Dangerously Delicious Japanese Cotton Cheesecake

In which Grace attempts baking a Japanese Cotton Cheesecake, or: When living dangerously inspires culinary delights.

It’s All Japanese to Me

Konnichi wa! For my birthday last year, hubby decided to give me a tick off my bucket list: going to an authentic Japanese restaurant to eat Fugu. For those of you who are saying, “FOOG huh?” It’s a type of pufferfish that is deadly poisonous. Only highly trained chefs can safely prepare it. And even then, you risk your life if you eat it. 

Why was This on my Bucket List? 

It wasn’t. I went through a Japanese-inspired phase where I dressed in the Harajuku fashion style and must have mentioned Fugu to my family. Dear Rob probably thought it was one of the many crazy things I planned to do in my lifetime. Thankfully, he couldn’t find a restaurant that serves Fugu and settled for the most authentic Japanese place he could track down. My Rob did well. It was so Japanese, we had no idea what was on the menu, or what the waiter said. We thought soup for starters would be safe but got some seaweed soup with fish eyeballs floating in it (GUH!) For mains we had vegetarian sushi which was considerably better. 
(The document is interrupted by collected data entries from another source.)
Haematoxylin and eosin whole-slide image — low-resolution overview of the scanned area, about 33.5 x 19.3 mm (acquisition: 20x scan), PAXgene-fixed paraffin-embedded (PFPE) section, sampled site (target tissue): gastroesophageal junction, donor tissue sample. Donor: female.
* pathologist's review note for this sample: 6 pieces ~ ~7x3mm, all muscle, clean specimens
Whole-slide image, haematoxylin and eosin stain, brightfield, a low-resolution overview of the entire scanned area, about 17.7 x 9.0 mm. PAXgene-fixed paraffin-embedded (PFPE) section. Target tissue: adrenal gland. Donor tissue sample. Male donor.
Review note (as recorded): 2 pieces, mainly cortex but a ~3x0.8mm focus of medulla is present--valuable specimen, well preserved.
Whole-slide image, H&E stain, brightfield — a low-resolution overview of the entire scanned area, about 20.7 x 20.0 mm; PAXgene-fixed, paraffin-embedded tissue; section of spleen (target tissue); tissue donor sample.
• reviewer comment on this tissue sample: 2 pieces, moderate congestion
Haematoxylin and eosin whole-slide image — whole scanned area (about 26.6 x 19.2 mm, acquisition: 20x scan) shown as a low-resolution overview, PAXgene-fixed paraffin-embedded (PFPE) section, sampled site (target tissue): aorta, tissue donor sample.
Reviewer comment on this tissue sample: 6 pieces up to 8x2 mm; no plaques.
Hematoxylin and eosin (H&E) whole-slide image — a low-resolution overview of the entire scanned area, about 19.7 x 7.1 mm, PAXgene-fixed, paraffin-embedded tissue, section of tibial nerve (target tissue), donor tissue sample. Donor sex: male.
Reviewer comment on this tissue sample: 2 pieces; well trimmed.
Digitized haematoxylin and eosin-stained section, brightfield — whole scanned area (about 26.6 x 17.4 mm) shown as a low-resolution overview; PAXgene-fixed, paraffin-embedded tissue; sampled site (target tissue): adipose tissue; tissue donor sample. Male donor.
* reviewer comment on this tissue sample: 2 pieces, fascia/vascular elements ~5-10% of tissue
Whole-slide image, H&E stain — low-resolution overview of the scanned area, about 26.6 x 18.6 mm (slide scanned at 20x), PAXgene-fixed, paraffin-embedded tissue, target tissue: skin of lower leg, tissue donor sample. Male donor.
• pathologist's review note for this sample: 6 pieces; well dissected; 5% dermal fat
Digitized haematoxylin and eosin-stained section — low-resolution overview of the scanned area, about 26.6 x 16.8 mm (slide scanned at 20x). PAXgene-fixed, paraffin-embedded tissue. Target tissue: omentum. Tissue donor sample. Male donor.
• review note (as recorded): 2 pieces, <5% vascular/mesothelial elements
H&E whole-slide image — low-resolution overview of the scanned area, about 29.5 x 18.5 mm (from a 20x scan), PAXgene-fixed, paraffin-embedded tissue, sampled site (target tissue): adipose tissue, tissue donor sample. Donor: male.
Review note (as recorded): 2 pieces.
Then it Was Time for Something Sweet

If I had tried Fugu and dropped dead, surely this is what heaven would be like. After the waiter pointed at a dessert item on the menu smiling and nodding like a lunatic bobble-head I thought I’d better comply, finding myself matching his furious nodding and psychotic smiling. Maybe it’s the only thing they have that night? Well, it turned out that his excitement was 100% warranted. Of course, I had no idea what it was. All I can say is I had a cloud on a plate that was delicately sweet and decadently tart at the same time. Heavenly is an understatement. I went home with a happy heart and a happy tummy after my birthday celebration. But the next day, I woke up with a craving of note.

Holy Pop Rocks, What the Heck did I eat?!

This dessert was surely addictive. The craving for more lasted days. I Googled fluffy cloud cake and Japanese desserts and got all kinds of interesting-looking things but it was not what I had at the restaurant and I could not figure out what it was. For all I know it was concocted with dragon spit and baby mouse hair. Finally! Months later, I came across a Facebook post with a picture of this divine creation, and thank goodness, a recipe in English!

Time to Bake

I put on this really cool cover of the old Vapors tune ‘Turning Japanese’ on to get me in the mood, and began to bake. My mantra was: “Soft, jiggly, cloudy, pillowy”. Yes, I know what it sounds like, but if you try Japanese Cotton Cheesecake you’ll also be inspired to get a bit dilly. 

Just as I started the Kenwood to whip the egg whites, I heard a huge crash! Was it the zombie apocalypse? No! I’m not ready, I’m wearing slippers and have a bad, bad craving for this cake! Armed with a spatula and a snarl, I rushed to the lounge. It was only Lori, who was trying to reach her baking book in the bookshelf and had knocked some things off. “MamaLlama, I really want to bake, may I?” What a great kid I have, right!?

Timing is Everything

Unfortunately, by the time I got back to my baking, the egg white had gone right past the soft peak stage and I had stiff peaks. I decided that it can’t be that big of a deal and carried on with the recipe anyway, now with a happy little helper who was drooling as much as I was for the “fluffy cloud cake” cake I’d been talking about for months. 

Only Half the Fluff it’s Meant to be

My cake came out looking gorgeous! But after I cooled it and cut it, it was not so great. It split into two layers. The bottom part was super dense and the top was kind of fluffy and soft – but nowhere near the cottony cloud I promised Lori (and myself!) I guess getting the egg whites right really mattered. Why didn’t anybody tell me what I’m attempting is really a sweet and tart soufflé? What’s this ‘Cotton Cheesecake’ nonsense? I guess they don’t have soufflé in Japan. 

Confession Time

I have a confession. Lori and I ate the entire thing. Flop or not, at least the top of it was a fluffy, wobbly piece of melt-in-mouth yumminess and we loved it! And I could always make another one. Now I’m not Betty who will keep trying the same recipe over and over until she perfects it. But the idea of once again having that super-soft and airy birthday cheesecake I had, spurred me on to give it another go. And, of course, there’s that Japanese proverb: “Fall down seven times, stand up eight” Lori agreed, we’d make another one. That way, nobody would have to know we scoffed a whole cake in one go. And, we got more cake!